> [TASKS TO COMPLETE]:
1. In the OCaml attribute grammar example, which type is given as the axiom in the ag deriving declaration?
2. Carry on the OCaml attribute grammar example from its last line.
══ DOCUMENT TEXT ══
Imagine that you could write an ast like this
(test1_ast.ml):

type expr =
    INT of int
  | BINOP of binop * expr * expr
  | UNOP of unop * expr
  | REF of string
  | ASSIGN of string * expr
  | SEQ of expr * expr
and unop = UPLUS | UMINUS
and binop = PLUS | MINUS | STAR | SLASH | PERCENT
and prog = expr

and then (having elsewhere written parser/pretty-printer) declare
attributes on those types (test1_variants.ml):

module Attributed = struct
  [%%import: Test1_ast.expr]
  [@@deriving attributed {
    attributed_module_name = AT
  ; normal_module_name = OK
  ; attributes = {
      expr = {
        inh_env = [%typ: (string * int) list]
      ; syn_env = [%typ: (string * int) list]
      ; value_ = [%typ: int]
      }
    ; prog = {
        value_ = [%typ: int]
      }
    ; binop = {
        oper = [%typ: int -> int -> int]
      }
    ; unop = {
        oper = [%typ: int -> int]
      }
    }
  }]
end

and then declare attribute equations (test1_ag.ml):

module REC = struct
[%%import: Test1_variants.Attributed.AT.expr]
  [@@deriving ag {
    module_name = AG
  ; storage_mode = Records
  ; axiom = prog
  ; attributes = {
      expr = {
        inh_env = [%typ: (string * int) list]
      ; syn_env = [%typ: (string * int) list]
      ; value_ = [%typ: int]
      }
    ; prog = {
        value_ = [%typ: int]
      }
    ; binop = {
        oper = [%typ: int -> int -> int]
      }
    ; unop = {
        oper = [%typ: int -> int]
      }
    }
  ; attribution = {
      expr__INT = (
        [%nterm 0].syn_env := [%nterm 0].inh_env ;
        [%nterm 0].value_ := [%prim 1].intval
      )
    ; expr__BINOP = (
        [%nterm expr.(1)].inh_env := [%nterm expr].inh_env ;
        [%nterm expr.(2)].inh_env := [%nterm expr.(1)].syn_env ;
        [%nterm expr].syn_env := [%nterm expr.(2)].syn_env ;
        [%nterm expr].value_ := [%nterm binop.(1)].oper [%nterm expr.(1)].value_ [%nterm expr.(2)].value_
      )
    ; expr__UNOP = (
        [%nterm expr.(1)].inh_env := [%nterm expr].inh_env ;
        [%nterm expr].syn_env := [%nterm expr.(1)].syn_env ;
        [%nterm expr].value_ := [%nterm unop.(1)].oper [%nterm expr.(1)].value_
      )
    ; expr__REF = (
        [%nterm 0].syn_env := [%nterm 0].inh_env ;
        [%nterm 0].value_ := List.assoc [%prim 1].stringval [%nterm 0].inh_env
      )
    ; expr__ASSIGN = (
        [%nterm 0].syn_env := ([%prim 1].stringval, [%nterm expr.(1)].value_) :: [%nterm expr.(1)].syn_env ;
        [%nterm expr.(1)].inh_env := [%nterm 0].inh_env ;
        [%nterm 0].value_ := [%nterm expr.(1)].value_
      )
═══
══ AVAILABLE DATA ══
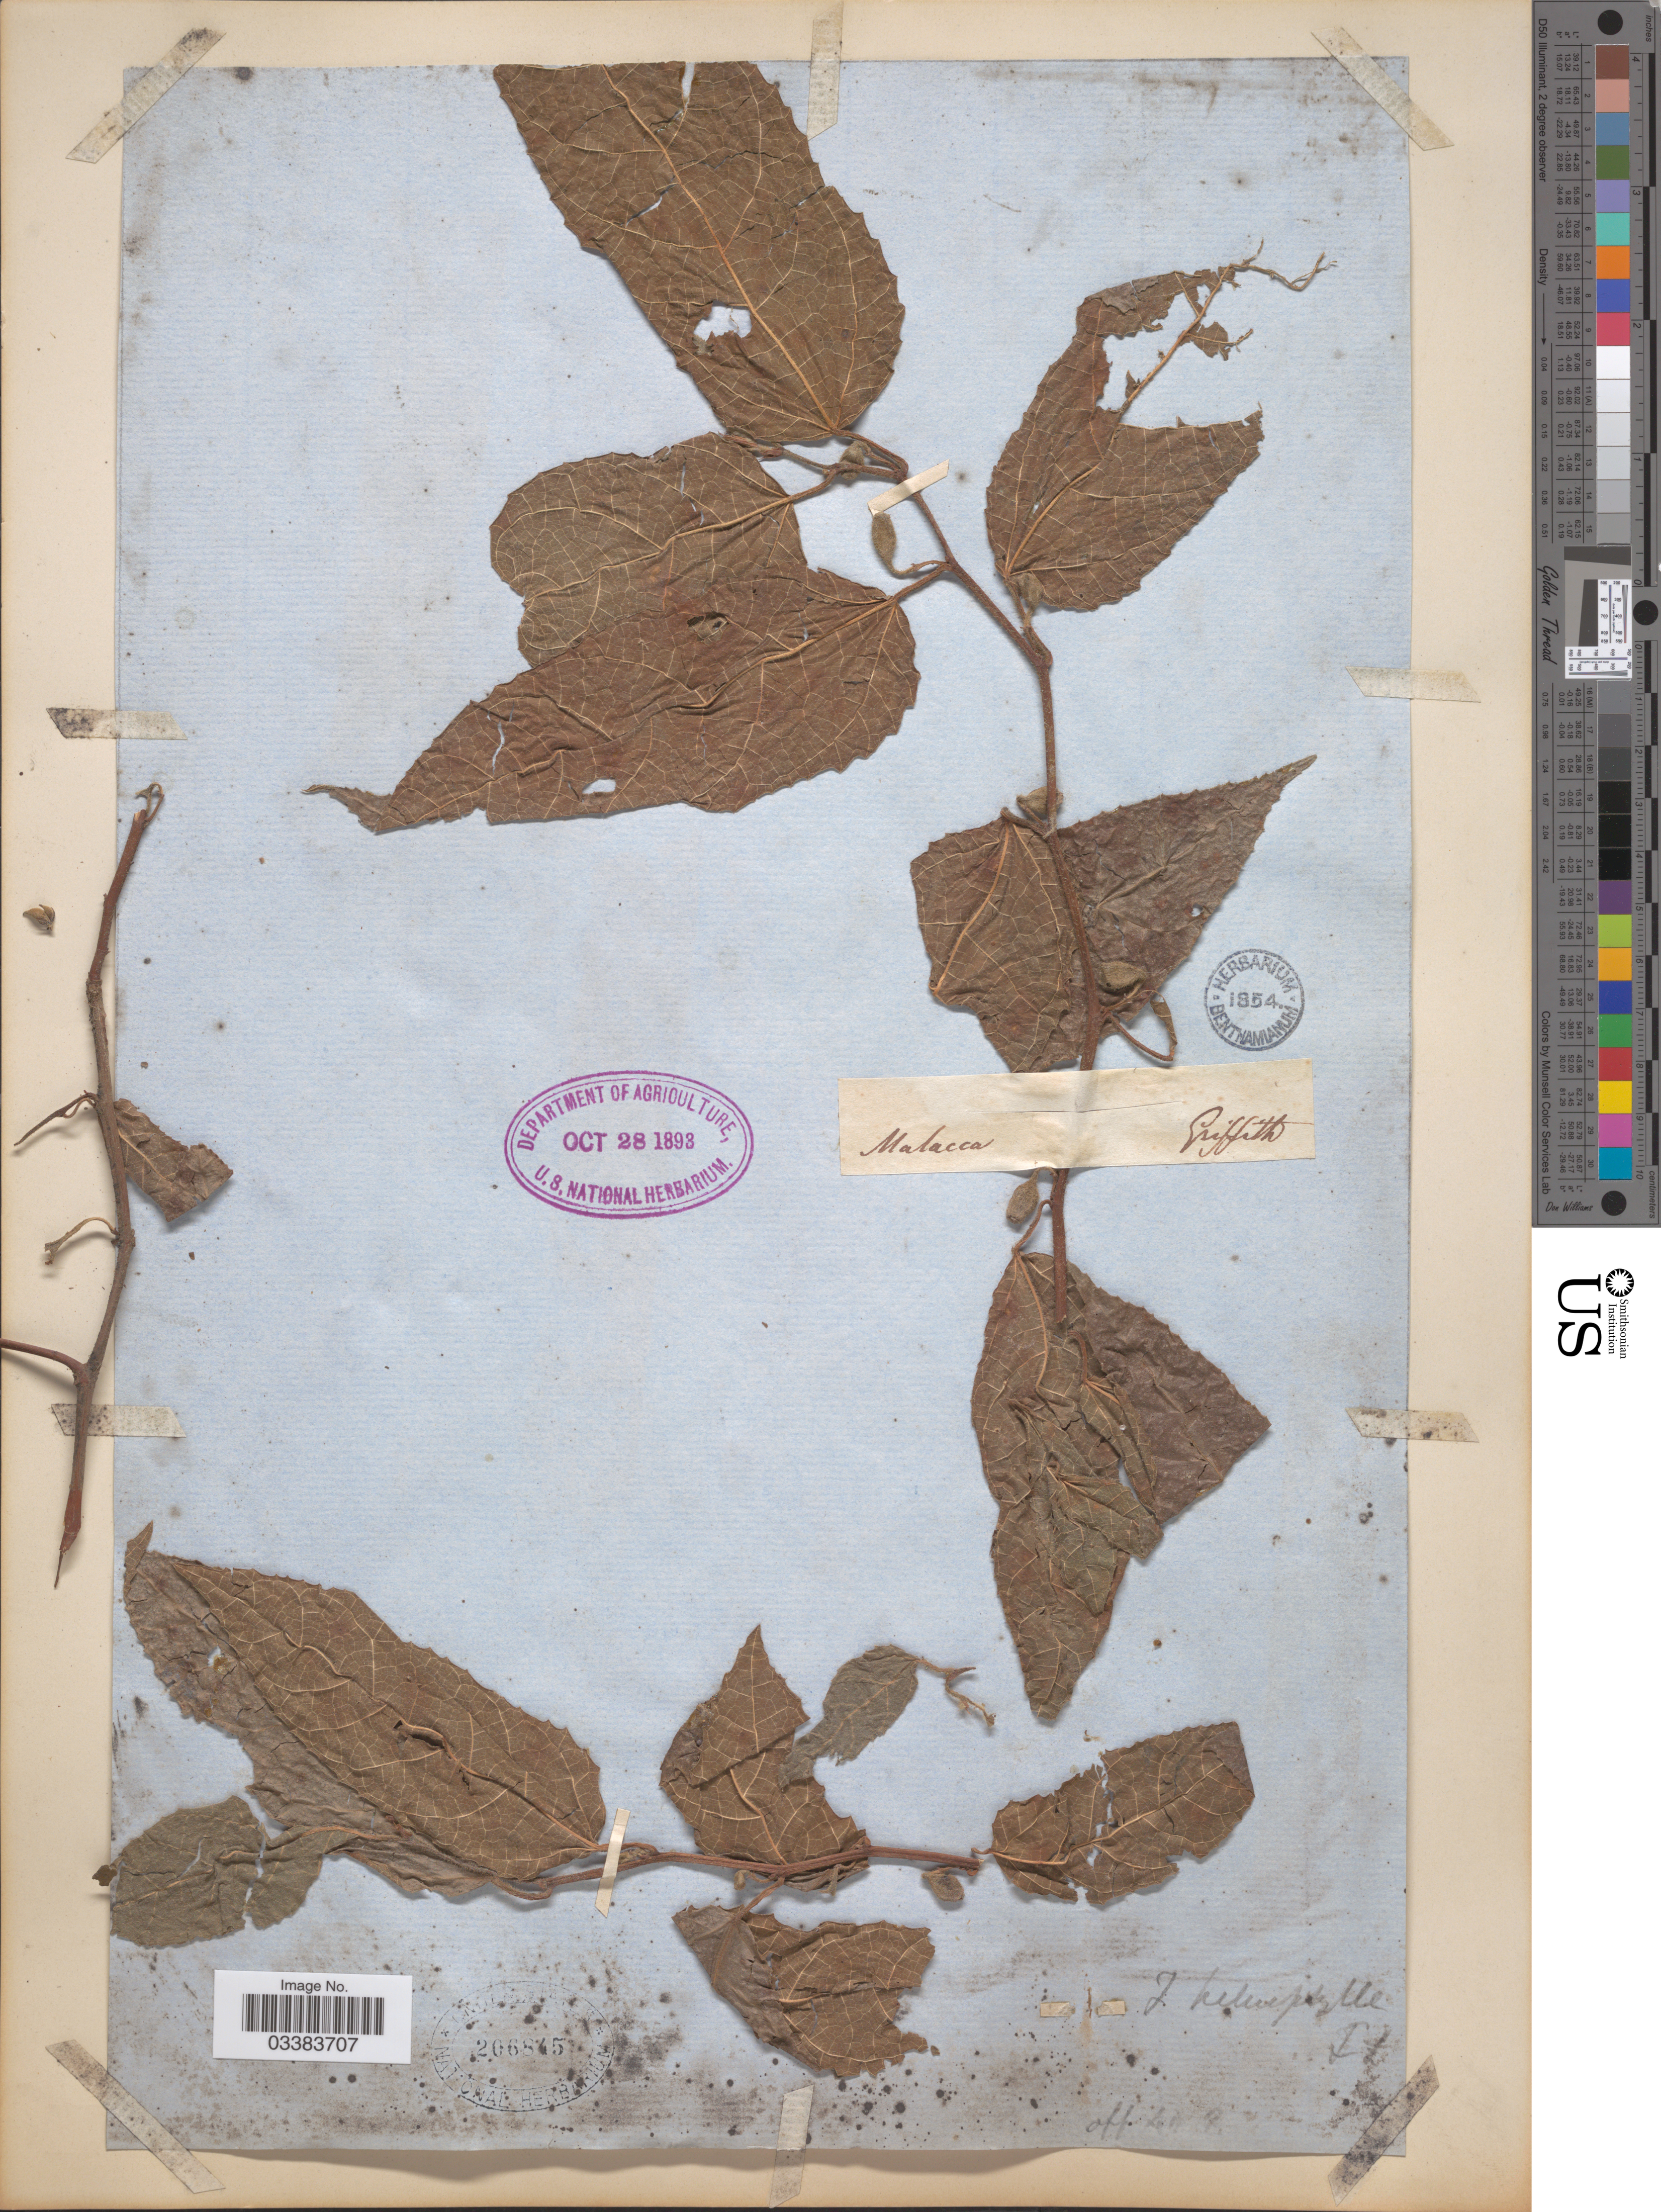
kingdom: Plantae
═══
> [ANSWERS FOR THIS EXERCISE]:
1. prog

2.
    ; expr__SEQ = (
        [%nterm 1].inh_env := [%nterm 0].inh_env ;
        [%nterm 2].inh_env := [%nterm 1].syn_env ;
        [%nterm 0].syn_env := [%nterm 2].syn_env ;
        [%nterm 0].value_ := [%nterm 2].value_
      )
    ; prog = (
        [%nterm 1].inh_env := [] ;
        [%nterm 0].value_ := [%nterm 1].value_ ;
        assert True
      )
    ; unop__UPLUS = (
        [%nterm unop].oper := fun x -> x
      )
    ; unop__UMINUS = (
        [%nterm unop].oper := fun x -> (- x)
      )
    ; binop__PLUS = (
        [%nterm binop].oper := (+)
      )
    ; binop__MINUS = (
        [%nterm binop].oper := (-)
      )
    ; binop__STAR = (
        [%nterm binop].oper := fun a b -> a*b
      )
    ; binop__SLASH = (
        [%nterm binop].oper := (/)
      )
    ; binop__PERCENT = (
        [%nterm binop].oper := (mod)
      )
    }
  }]
end

and then, turning a crank, you would get an evaluator:

let test_records ctxt =
  assert_equal 3 ({| x := 1 ; x ; y := 2 ; x + y |} |> pa_prog_attributed |> REC.AG.evaluate)
; assert_equal 0 ({| x := 1 ; y := 2 ; x / y |} |> pa_prog_attributed |> REC.AG.evaluate)

where pa_prog_attributed is a parser that parses the surface syntax
into an AST, which has empty slots for all attributes, and
REC.AG.evaluate evaluates attributes in its argument AST, and then
returns a tuple of all the synthesized attributes of the root node.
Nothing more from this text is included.